Thanks again for the report. It's going to be a long winter without seeing those pics of yours. I hope your going south a few times!


----------



## MuskyDan (Dec 27, 2001)

beautiful stuff there thank you


----------



## aquaticsanonymous (Jul 1, 2006)

beautiful pictures


----------



## Whit1 (Apr 27, 2001)

Thanks BK for the excellent report and of course your always fine photos.


----------



## brookid (Aug 25, 2004)

Thanks kids...

I know trip reports (or the like) have been a hot topic of late. I've stayed out of the fray up to this point but i would like to briefly chime in on the issue.

I really enjoy these kind of site and truth be told probably spend way to much time cruising around them...as a certain lodge owner said to me last month, "your tracks are all over the internet"...

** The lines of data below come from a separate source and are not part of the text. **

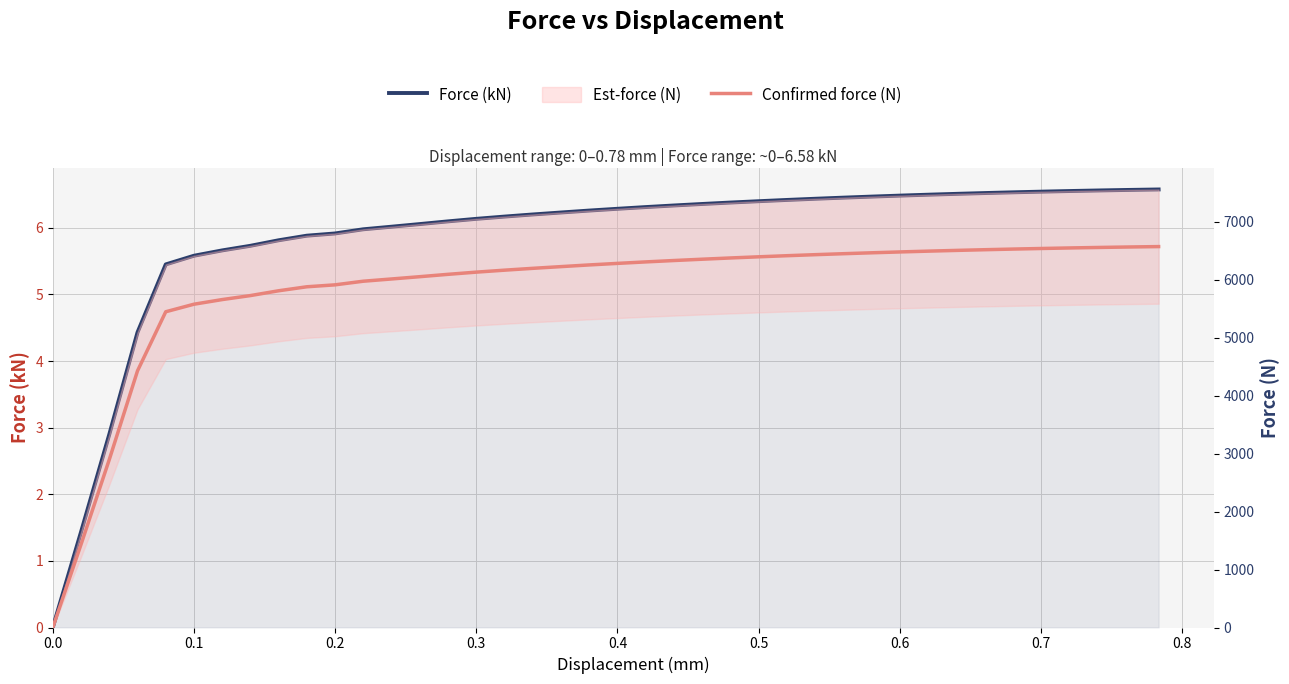

What is the difference between the second highest and second lowest values in the Force (kN) series?

5.1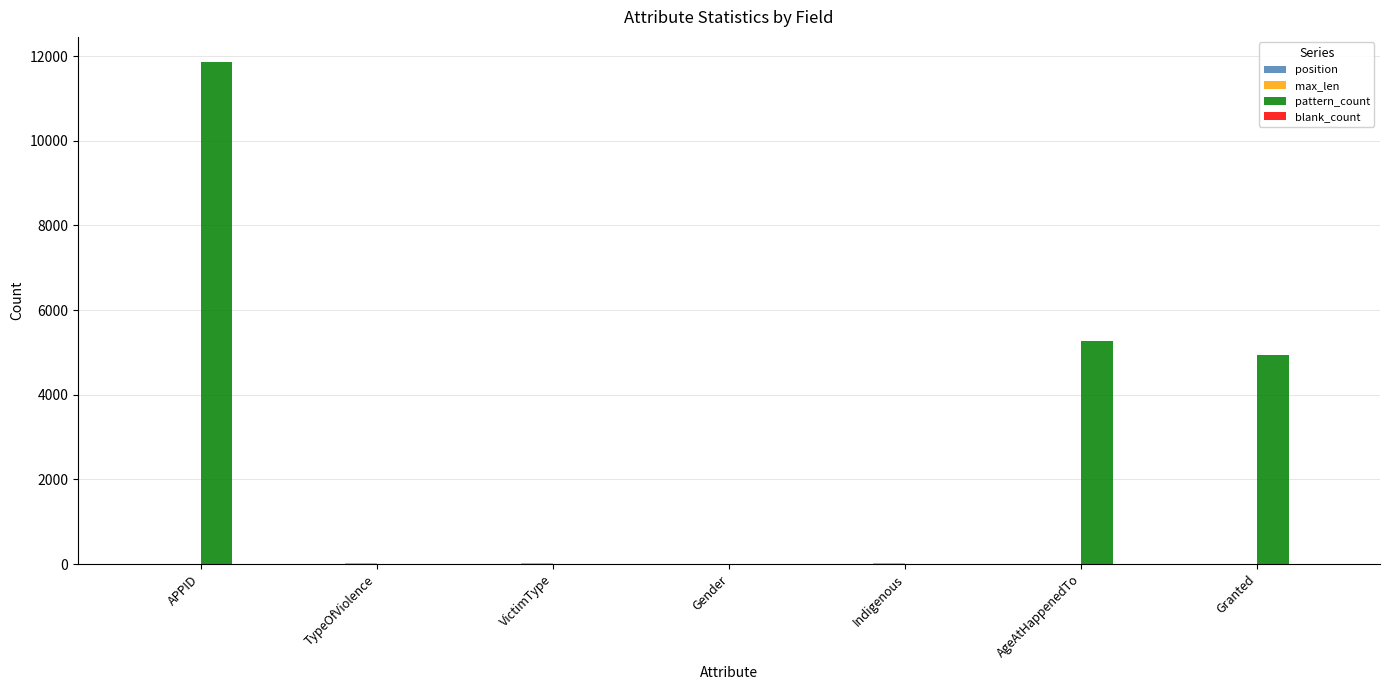

What is the total value across all series at Granted?

4949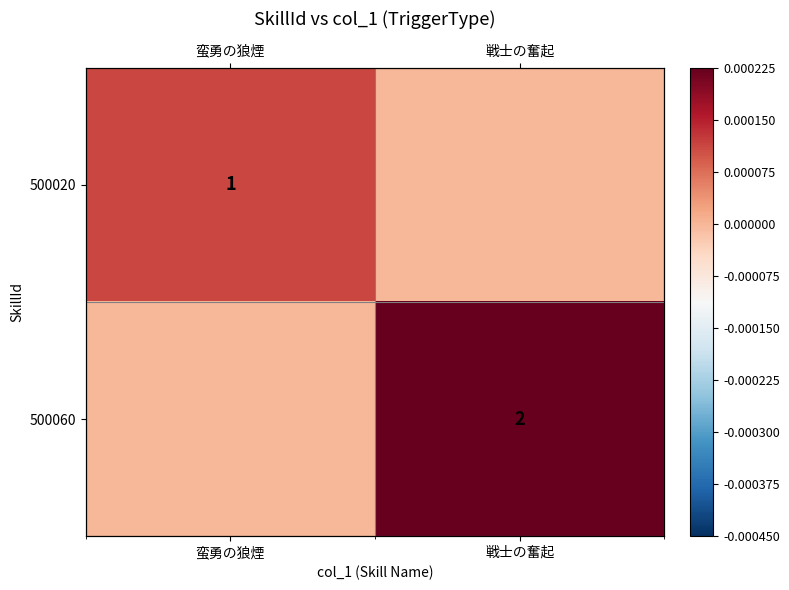

At which category is the sum across all series the highest?

戦士の奮起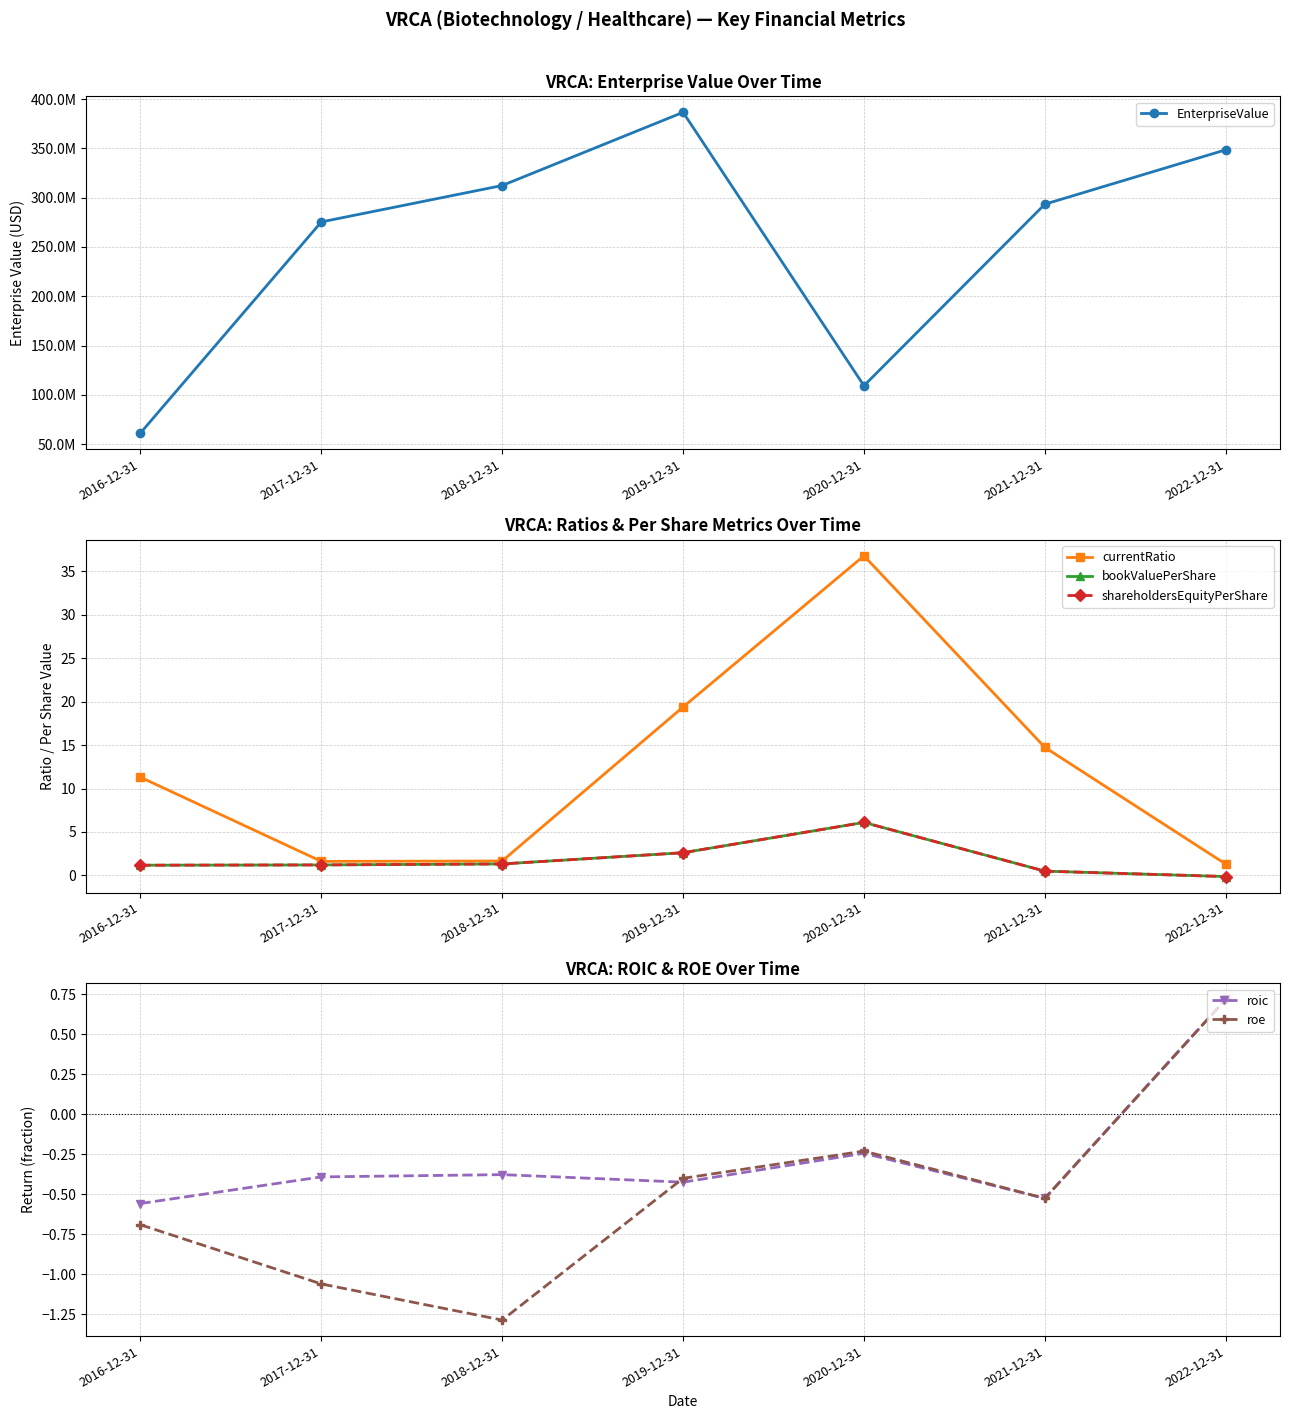

What is the sum of the bookValuePerShare values at 2022-12-31 and 2018-12-31?

1.2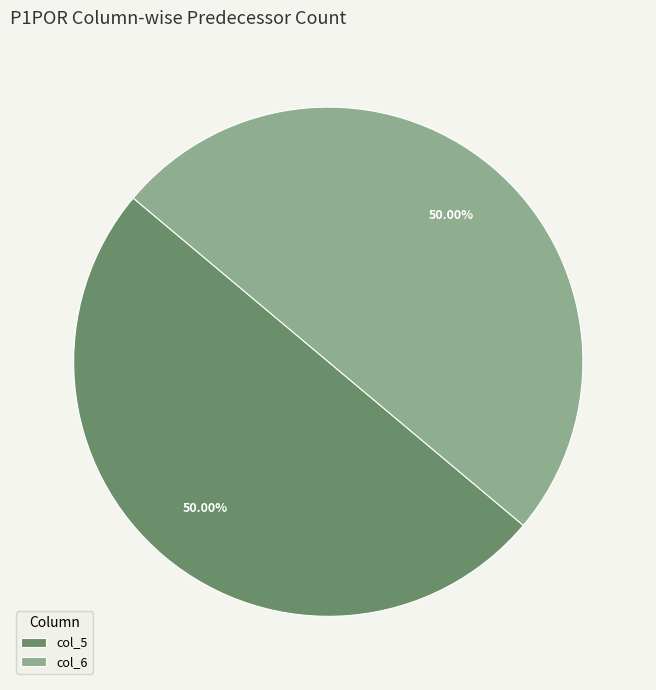

Approximately how many times larger is the value at col_5 compared to col_6?

1.0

I really like it here. Its comfortable and its home. I'm a moderator on another site but this one is my default...i keep it up all day while a work and check it far to often... 

The main reason i like it here are the trip reports, not just the rivers but lakes, ice, warm water ect. I may not post in those forums but i read them...and if they're loaded up with pics all the better. Judging by the views in any given forum i would agree with Whit that they're a popular feature here...of course that can be a double edge sword.

I don't view them as bragging or looking for attention. It has given me pause however the last few times ive posted as to whether i should or not. To my knowledge i've only gotten one pissy pm in the past and it was quickly settled. I don't do it to beat my chest and i hope know one thinks other wise... i'll brag when i start catching bigger fish... 

I make the reports because i enjoy it. I read others' because i enjoy it and what else i'm i going to do at work...work?

I hope people continue to post reports and I hope some of the older members start again.

I realize its not that simple and there are some deep rooted issues (and yes maybe some members that abuse it) but at the very least if we all use a little common sense...I hate to think what the site would be like without them.

I can only chime in so often with my favorite 5wt, best wading boot, favorite streamer...you get the idea... 


just my 2 cents


----------



## NEMichsportsman (Jul 3, 2001)

I think many of the members post because they had a great time, have some great pics and want to share the experience with others. I cant imagine what the forums would be like without reports from the field.

I dont like members who post to brag, I dont care for those who only post to criticize others, and I am not overly fond of the members who only post asking things, but never post their own experiences/share _*their*_ expertise.

I would hope that this site is meaningful in the sense that not every detail is given in a report....PM's can be a wonderful tool for specifics, but this usually occurs when some kind of rapport is established. I know a lot can be discussed in the open forums in terms of tackle and tactics, making reports very relevant as well.

I hope all the parties who make reports will continue to do so, and I would encopurage others to share as well!


----------